Corn or Maize

Corn or maize (maíz) is the most important food source for the Maya. A plant indigenous to the Americas, maíz was so important to the ancient Maya that it is depicted on ceramics and in murals on temples. The Popul Wuj relates how the first humans were formed out of corn; this is why the Maya call themselves “men of corn.” In Spanish there are four different words signifying the different stages of corn: jilote (green or baby corn); elote (the fresh ears of corn); mazorca (the dried ears of corn); and maiz (the dried grains of corn). Ixim is the Tz’utujil Mayan word for corn.

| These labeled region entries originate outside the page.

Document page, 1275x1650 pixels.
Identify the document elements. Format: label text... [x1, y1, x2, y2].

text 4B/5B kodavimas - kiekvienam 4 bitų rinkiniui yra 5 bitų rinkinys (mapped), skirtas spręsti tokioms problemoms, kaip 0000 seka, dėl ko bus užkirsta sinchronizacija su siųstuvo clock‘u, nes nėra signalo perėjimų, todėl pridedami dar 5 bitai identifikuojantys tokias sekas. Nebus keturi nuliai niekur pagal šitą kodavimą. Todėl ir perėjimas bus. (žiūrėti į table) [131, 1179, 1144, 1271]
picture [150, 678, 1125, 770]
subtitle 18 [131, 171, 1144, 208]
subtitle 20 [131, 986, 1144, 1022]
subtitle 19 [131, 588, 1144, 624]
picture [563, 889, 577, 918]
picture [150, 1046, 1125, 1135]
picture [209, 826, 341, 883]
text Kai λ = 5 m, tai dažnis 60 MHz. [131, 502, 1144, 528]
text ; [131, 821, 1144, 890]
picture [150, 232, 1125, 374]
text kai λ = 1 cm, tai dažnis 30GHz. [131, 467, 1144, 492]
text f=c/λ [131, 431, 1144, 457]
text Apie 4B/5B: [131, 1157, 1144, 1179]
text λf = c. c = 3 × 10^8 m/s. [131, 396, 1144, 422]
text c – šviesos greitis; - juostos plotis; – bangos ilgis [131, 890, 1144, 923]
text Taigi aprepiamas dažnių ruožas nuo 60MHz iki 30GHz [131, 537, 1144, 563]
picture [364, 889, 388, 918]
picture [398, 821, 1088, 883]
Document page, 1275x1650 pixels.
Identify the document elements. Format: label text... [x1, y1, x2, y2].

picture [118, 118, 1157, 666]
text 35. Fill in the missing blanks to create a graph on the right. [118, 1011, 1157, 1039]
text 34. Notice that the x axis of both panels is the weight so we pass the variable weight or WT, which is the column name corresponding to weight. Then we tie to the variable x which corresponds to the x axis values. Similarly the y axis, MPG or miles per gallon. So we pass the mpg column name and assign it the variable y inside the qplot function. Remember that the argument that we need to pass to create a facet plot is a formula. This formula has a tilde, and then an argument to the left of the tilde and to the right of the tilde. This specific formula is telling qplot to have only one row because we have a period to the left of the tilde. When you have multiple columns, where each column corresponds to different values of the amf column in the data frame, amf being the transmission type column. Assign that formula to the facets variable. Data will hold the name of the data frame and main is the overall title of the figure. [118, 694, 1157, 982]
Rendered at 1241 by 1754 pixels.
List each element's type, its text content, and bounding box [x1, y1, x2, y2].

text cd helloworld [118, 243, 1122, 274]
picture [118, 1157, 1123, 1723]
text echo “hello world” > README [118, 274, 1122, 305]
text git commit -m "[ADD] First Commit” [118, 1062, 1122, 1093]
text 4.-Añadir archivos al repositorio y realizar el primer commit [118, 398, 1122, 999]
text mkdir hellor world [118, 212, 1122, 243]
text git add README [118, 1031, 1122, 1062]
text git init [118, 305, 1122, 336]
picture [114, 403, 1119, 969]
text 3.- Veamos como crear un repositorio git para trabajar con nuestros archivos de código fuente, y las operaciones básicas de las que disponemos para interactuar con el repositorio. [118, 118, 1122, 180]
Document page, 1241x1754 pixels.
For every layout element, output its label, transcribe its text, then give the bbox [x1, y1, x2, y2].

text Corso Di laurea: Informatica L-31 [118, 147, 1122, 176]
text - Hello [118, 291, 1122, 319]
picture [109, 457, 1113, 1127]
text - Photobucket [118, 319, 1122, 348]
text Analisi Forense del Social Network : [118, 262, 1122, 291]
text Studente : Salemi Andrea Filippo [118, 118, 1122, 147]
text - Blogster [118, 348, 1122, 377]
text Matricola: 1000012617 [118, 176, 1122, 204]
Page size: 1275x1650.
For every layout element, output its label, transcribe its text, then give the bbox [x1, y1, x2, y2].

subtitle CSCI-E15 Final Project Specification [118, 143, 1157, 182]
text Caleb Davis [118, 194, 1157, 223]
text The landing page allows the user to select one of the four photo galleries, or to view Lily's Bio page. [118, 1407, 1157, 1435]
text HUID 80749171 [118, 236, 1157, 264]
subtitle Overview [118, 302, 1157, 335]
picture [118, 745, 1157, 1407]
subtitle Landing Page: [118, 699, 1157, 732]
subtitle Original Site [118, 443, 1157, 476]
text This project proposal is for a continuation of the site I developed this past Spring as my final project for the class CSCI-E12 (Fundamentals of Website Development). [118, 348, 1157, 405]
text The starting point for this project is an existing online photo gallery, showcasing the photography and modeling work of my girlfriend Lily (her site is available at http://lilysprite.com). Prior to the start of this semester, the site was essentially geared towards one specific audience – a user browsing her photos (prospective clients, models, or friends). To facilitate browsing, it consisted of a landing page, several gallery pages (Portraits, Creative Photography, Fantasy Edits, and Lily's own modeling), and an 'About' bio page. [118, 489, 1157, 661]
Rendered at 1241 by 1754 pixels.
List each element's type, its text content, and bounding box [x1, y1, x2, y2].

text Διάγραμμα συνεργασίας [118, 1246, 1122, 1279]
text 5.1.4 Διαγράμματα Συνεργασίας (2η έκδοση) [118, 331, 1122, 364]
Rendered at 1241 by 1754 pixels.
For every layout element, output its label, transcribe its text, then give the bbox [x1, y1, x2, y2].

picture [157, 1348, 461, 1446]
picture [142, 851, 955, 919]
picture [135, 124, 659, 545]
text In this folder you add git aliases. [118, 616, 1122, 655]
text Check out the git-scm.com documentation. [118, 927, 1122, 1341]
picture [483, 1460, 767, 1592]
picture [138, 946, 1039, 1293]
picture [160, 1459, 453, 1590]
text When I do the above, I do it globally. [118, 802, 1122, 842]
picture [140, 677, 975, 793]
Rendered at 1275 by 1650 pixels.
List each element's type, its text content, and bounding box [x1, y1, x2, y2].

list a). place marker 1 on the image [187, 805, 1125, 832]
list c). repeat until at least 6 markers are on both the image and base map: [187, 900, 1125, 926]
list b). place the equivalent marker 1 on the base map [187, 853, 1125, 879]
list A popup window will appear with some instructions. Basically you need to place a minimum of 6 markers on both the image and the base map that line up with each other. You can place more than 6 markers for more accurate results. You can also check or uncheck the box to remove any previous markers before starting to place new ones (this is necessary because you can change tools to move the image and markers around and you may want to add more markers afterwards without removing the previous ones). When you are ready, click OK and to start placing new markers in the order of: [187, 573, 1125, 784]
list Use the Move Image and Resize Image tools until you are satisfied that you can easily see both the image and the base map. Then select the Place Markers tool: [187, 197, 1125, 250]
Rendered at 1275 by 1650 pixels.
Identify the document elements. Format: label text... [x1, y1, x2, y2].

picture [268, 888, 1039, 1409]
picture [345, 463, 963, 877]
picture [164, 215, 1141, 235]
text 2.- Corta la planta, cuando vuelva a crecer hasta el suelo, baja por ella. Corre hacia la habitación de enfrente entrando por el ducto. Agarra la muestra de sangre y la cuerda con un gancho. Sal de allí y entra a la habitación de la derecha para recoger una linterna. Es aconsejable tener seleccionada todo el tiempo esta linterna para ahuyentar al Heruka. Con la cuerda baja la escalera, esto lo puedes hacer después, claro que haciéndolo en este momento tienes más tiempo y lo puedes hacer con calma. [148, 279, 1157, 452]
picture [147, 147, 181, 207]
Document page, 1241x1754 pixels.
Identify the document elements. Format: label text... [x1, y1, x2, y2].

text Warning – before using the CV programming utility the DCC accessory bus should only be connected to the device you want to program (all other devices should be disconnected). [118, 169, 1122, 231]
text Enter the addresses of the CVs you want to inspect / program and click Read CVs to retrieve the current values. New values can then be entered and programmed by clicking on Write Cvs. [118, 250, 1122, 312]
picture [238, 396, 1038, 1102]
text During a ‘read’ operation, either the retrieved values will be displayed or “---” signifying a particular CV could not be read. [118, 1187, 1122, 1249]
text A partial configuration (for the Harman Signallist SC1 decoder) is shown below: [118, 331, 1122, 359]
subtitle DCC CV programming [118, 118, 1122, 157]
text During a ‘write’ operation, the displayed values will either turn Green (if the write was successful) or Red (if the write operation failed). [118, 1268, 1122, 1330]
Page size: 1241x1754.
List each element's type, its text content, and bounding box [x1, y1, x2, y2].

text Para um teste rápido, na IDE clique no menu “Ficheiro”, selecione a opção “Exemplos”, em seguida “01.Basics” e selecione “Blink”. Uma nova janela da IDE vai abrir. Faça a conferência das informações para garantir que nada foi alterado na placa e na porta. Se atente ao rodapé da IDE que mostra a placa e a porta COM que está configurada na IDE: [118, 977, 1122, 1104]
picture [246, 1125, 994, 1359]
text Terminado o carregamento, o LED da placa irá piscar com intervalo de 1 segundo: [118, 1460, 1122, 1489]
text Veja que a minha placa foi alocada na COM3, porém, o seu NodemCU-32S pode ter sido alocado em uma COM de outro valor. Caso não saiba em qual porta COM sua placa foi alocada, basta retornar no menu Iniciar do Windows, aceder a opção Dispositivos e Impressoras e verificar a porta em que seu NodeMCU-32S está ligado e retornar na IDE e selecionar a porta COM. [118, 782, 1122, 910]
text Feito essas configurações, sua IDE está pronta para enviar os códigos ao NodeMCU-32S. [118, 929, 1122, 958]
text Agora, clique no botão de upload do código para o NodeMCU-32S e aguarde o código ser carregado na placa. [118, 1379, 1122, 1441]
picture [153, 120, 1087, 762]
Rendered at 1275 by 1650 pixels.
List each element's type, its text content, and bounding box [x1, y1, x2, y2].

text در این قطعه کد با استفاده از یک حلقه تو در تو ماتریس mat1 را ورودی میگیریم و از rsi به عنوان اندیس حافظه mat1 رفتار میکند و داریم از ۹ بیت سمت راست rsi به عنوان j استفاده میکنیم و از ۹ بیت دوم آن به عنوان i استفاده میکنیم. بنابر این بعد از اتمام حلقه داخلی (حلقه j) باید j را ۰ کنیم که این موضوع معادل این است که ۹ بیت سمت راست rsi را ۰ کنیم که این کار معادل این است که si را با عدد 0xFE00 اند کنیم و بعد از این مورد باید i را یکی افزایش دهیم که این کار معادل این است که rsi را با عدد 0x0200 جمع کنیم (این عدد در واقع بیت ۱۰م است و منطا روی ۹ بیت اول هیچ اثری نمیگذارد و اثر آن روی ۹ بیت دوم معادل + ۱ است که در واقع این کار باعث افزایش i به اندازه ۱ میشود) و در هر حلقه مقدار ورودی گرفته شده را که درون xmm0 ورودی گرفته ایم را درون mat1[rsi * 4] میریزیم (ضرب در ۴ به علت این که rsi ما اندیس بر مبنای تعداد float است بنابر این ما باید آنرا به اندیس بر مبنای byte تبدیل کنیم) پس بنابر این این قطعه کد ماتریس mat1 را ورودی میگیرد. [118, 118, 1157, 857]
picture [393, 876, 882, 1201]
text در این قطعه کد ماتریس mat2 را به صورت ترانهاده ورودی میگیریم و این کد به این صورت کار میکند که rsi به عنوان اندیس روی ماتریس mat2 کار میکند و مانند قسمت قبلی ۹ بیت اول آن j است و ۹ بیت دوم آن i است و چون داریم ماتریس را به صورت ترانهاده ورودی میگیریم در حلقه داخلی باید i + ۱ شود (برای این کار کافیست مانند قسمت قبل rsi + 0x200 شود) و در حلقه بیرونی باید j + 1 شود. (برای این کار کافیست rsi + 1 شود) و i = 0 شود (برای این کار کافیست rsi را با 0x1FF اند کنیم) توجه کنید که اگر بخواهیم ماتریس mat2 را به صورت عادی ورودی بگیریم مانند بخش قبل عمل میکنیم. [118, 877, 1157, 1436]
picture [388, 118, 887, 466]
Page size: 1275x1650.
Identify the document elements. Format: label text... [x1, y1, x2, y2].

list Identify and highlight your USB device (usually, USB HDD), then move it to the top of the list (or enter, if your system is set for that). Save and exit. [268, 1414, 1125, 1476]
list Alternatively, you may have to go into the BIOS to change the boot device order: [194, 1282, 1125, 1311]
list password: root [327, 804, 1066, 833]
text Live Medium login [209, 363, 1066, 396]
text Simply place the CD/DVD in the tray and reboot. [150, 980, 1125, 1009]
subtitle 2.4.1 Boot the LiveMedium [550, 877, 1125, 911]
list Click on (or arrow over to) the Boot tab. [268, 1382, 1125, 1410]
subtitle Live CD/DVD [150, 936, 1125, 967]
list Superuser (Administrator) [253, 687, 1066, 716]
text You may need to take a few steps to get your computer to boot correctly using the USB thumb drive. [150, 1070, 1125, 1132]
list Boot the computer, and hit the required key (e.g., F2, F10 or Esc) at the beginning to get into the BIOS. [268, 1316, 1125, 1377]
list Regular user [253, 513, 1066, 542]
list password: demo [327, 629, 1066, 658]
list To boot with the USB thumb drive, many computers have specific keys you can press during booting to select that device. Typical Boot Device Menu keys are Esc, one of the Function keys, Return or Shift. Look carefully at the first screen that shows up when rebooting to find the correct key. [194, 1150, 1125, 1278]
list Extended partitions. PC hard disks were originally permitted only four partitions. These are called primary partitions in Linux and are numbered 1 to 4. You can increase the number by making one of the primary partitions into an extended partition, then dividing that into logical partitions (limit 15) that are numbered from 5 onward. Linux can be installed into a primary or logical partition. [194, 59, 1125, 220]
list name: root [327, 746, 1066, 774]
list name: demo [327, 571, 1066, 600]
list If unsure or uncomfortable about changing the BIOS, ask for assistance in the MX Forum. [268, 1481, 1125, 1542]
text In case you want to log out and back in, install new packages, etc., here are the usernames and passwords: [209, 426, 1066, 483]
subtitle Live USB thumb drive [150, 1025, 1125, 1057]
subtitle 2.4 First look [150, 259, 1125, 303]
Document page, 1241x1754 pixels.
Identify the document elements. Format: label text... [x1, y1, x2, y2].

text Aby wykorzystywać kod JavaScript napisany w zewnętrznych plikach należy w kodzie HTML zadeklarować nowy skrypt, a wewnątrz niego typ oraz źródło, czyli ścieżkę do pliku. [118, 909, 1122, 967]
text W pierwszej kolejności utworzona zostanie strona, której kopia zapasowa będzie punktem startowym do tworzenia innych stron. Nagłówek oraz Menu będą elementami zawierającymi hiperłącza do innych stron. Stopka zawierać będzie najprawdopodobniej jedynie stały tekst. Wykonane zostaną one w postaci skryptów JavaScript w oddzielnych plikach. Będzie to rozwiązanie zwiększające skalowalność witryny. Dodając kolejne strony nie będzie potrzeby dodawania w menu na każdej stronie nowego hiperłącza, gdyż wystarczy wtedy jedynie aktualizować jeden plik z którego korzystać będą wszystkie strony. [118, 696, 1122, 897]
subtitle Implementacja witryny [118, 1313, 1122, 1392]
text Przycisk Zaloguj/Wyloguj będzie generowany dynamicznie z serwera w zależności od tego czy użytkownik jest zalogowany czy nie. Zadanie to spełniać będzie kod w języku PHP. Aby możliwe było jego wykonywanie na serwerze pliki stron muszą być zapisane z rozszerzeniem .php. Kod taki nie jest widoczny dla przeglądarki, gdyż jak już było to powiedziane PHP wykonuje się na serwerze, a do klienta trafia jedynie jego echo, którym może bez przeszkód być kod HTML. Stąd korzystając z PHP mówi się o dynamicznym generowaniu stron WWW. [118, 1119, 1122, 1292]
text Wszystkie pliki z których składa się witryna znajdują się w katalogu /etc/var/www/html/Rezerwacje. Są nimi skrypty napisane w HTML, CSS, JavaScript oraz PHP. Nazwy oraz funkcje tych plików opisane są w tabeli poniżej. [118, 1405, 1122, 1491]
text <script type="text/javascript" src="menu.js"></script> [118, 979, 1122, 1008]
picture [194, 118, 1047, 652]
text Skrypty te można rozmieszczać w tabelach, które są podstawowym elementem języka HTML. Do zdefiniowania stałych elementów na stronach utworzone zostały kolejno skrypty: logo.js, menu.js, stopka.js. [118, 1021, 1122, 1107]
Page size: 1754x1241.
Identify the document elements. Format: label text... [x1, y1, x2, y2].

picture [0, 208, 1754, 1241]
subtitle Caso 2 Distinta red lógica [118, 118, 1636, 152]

In the Maya towns and villages of Guatemala, most families grow enough corn to last them for the entire year. Farmers set aside the best ears of the harvested corn to be planted for next year’s crop. Maya women in campesino families often soak the corn in quicklime overnight, then get up before the sun rises to grind the maiz into cornmeal, masa. They then make fresh tortillas for the men to take with them when they go to work in the fields. Unlike Mexican women, who often make tortillas using a tortilla press, Maya women form the small, thick tortillas with their hands. The men leave home before the sun rises, having had only coffee and carrying a bundle of tortillas. They arrive in their fields just as day breaks, so that they can work in the cool of the morning before the day becomes too hot. Each man may consume ten to twenty tortillas while working in the fields.